The morning coffee. I’m not sure why I drink it. Maybe it’s the ritual of the cup, the spoon, the hot water, the milk, and the little heap of brown grit, the way they come together to form a nail I can hang the day on. It’s something to do between being asleep and being awake. Surely there’s something better to do, though, than to drink a cup of instant coffee. Such as meditate? About what? About having a cup of coffee. A cup of coffee whose first drink is too hot and whose last drink is too cool, but whose many in-between drinks are, like Baby Bear’s por- ridge, just right. Papa Bear looks disgruntled. He removes his spectacles and swivels his eyes onto the cup that sits before Baby Bear, and then, after a discrete cough, reaches over and picks it up.
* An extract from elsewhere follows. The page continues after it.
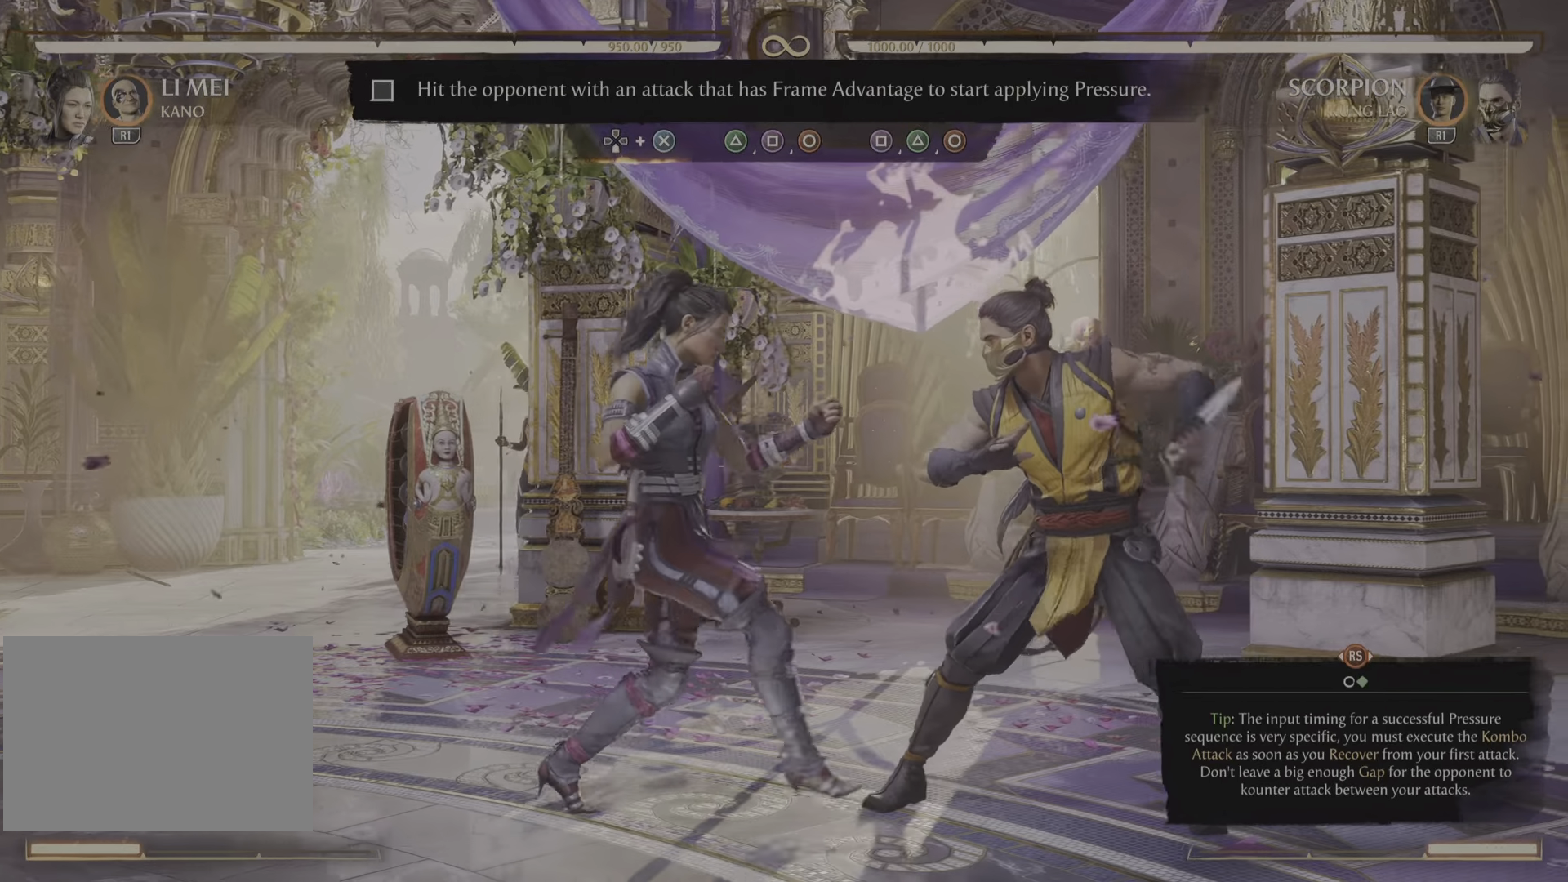
Gameplay with a controller (PlayStation layout); each line is a JSON object with the inputs held at the frame after it. "events" lists button and stick changes between this image and that frame as [ms after this image, input, new state], when the widget could be followed in between. Not read: CROSS DPAD_DOWN DPAD_RIGHT R2 SELECT.
{"buttons": ["DPAD_LEFT"], "left_stick": "center", "right_stick": "center", "events": [[183, "DPAD_LEFT", "down"]]}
Baby Bear doesn’t understand this disruption of the morning routine. Papa Bear brings the cup close to his face and peers at it intently. The cup shatters in his paw, explodes actually, sending fragments and brown liquid all over the room. In a way it’s good that Mama Bear isn’t there. Better that she rest in her grave beyond the garden, unaware of what has happened to the world.

from Collected Poems
(Coffee House Press, 2013)

Spring, by Linda Pastan

Spring
by Linda Pastan

Just as we lose hope
she ambles in,
a late guest
dragging her hem
of wildflowers,
her torn
veil of mist,
of light rain,
blowing
her dandelion
breath
in our ears;
and we forgive her,
turning from
chilly winter
ways,
we throw off
our faithful
sweaters
and open
our arms.

from Heroes in Disguise
(W.W. Norton, 1991)

Mid-August at Sourdough Mountain Lookout, by Gary Snyder

Mid-August at Sourdough Mountain Lookout
by Gary Snyder

Down valley a smoke haze
Three days heat, after five days rain
Pitch glows on the fir-cones
Across rocks and meadows
Swarms of new flies.

I cannot remember things I once read
A few friends, but they are in cities.
Drinking cold snow-water from a tin cup
Looking down for miles
Through high still air.

from Riprap and Cold Mountain Poems, 50th Anniv. ed.